Re: [PATCH v2 4/6] nvme-rdma: avoid IO error and repeated request completion

From: Sagi Grimberg <sagi@grimberg.me>
To: Chao Leng <lengchao@huawei.com>, linux-nvme@lists.infradead.org
Cc: kbusch@kernel.org, axboe@fb.com, hch@lst.de,
	linux-block@vger.kernel.org, axboe@kernel.dk
Subject: Re: [PATCH v2 4/6] nvme-rdma: avoid IO error and repeated request completion
Date: Fri, 15 Jan 2021 17:18:37 -0800	[thread overview]
Message-ID: <4ff22d33-12fa-1f70-3606-54821f314c45@grimberg.me> (raw)
In-Reply-To: <695b6839-5333-c342-2189-d7aaeba797a7@huawei.com>

>>>>> When a request is queued failed, blk_status_t is directly returned
>>>>> to the blk-mq. If blk_status_t is not BLK_STS_RESOURCE,
>>>>> BLK_STS_DEV_RESOURCE, BLK_STS_ZONE_RESOURCE, blk-mq call
>>>>> blk_mq_end_request to complete the request with BLK_STS_IOERR.
>>>>> In two scenarios, the request should be retried and may succeed.
>>>>> First, if work with nvme multipath, the request may be retried
>>>>> successfully in another path, because the error is probably related to
>>>>> the path. Second, if work without multipath software, the request may
>>>>> be retried successfully after error recovery.
>>>>> If the request is complete with BLK_STS_IOERR in 
>>>>> blk_mq_dispatch_rq_list.
>>>>> The state of request may be changed to MQ_RQ_IN_FLIGHT. If free the
>>>>> request asynchronously such as in nvme_submit_user_cmd, in extreme
>>>>> scenario the request will be repeated freed in tear down.
>>>>> If a non-resource error occurs in queue_rq, should directly call
>>>>> nvme_complete_rq to complete request and set the state of request to
>>>>> MQ_RQ_COMPLETE. nvme_complete_rq will decide to retry, fail over or 
>>>>> end
>>>>> the request.
>>>>>
>>>>> Signed-off-by: Chao Leng <lengchao@huawei.com>
>>>>> ---
>>>>>   drivers/nvme/host/rdma.c | 2 +-
>>>>>   1 file changed, 1 insertion(+), 1 deletion(-)
>>>>>
>>>>> diff --git a/drivers/nvme/host/rdma.c b/drivers/nvme/host/rdma.c
>>>>> index df9f6f4549f1..4a89bf44ecdc 100644
>>>>> --- a/drivers/nvme/host/rdma.c
>>>>> +++ b/drivers/nvme/host/rdma.c
>>>>> @@ -2093,7 +2093,7 @@ static blk_status_t nvme_rdma_queue_rq(struct 
>>>>> blk_mq_hw_ctx *hctx,
>>>>>   unmap_qe:
>>>>>       ib_dma_unmap_single(dev, req->sqe.dma, sizeof(struct 
>>>>> nvme_command),
>>>>>                   DMA_TO_DEVICE);
>>>>> -    return ret;
>>>>> +    return nvme_try_complete_failed_req(rq, ret);
>>>>
>>>> I don't understand this. There are errors that may not be related to
>>>> anything that is pathing related (sw bug, memory leak, mapping error,
>>>> etc, etc) why should we return this one-shot error?
>>> Although fail over retry is not required, if we return the error to
>>> blk-mq, a low probability crash may happen. because blk-mq do not set
>>> the state of request to MQ_RQ_COMPLETE before complete the request,
>>> the request may be freed asynchronously such as in nvme_submit_user_cmd.
>>> If race with error recovery, request double completion may happens.
>>
>> Then fix that, don't work around it.
> I'm not trying to work around it. The purpose of this is to solve
> the problem of nvme native multipathing at the same time.
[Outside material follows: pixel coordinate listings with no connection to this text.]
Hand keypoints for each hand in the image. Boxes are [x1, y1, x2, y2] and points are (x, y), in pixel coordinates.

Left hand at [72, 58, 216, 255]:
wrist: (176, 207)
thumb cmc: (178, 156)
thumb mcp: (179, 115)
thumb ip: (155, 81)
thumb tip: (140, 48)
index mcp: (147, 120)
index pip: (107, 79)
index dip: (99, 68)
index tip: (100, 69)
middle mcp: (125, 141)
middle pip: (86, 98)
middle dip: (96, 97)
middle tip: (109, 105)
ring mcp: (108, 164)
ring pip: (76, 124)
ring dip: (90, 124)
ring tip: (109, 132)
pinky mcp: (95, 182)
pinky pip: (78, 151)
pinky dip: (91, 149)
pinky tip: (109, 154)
Please explain how this is an nvme-multipath issue?

>>
>>>
>>> So we can not return the error to blk-mq if the blk_status_t is not
>>> BLK_STS_RESOURCE, BLK_STS_DEV_RESOURCE, BLK_STS_ZONE_RESOURCE.
>>
>> This is not something we should be handling in nvme. block drivers
>> should be able to fail queue_rq, and this all should live in the
>> block layer.
> Of course, it is also an idea to repair the block drivers directly.
> However, block layer is unaware of nvme native multipathing,

Nor it should be

> will cause the request return error which should be avoided.

Not sure I understand..
requests should failover for path related errors,
what queue_rq errors are expected to be failed over from your
perspective?

> The scenario: use two HBAs for nvme native multipath, and then one HBA
> fault,

What is the specific error the driver sees?

> the blk_status_t of queue_rq is BLK_STS_IOERR, blk-mq will call
> blk_mq_end_request to complete the request which bypass name native
> multipath. We expect the request fail over to normal HBA, but the request
> is directly completed with BLK_STS_IOERR.
> The two scenarios can be fixed by directly completing the request in 
> queue_rq.
Well, certainly this one-shot always return 0 and complete the command
with HOST_PATH error is not a good approach IMO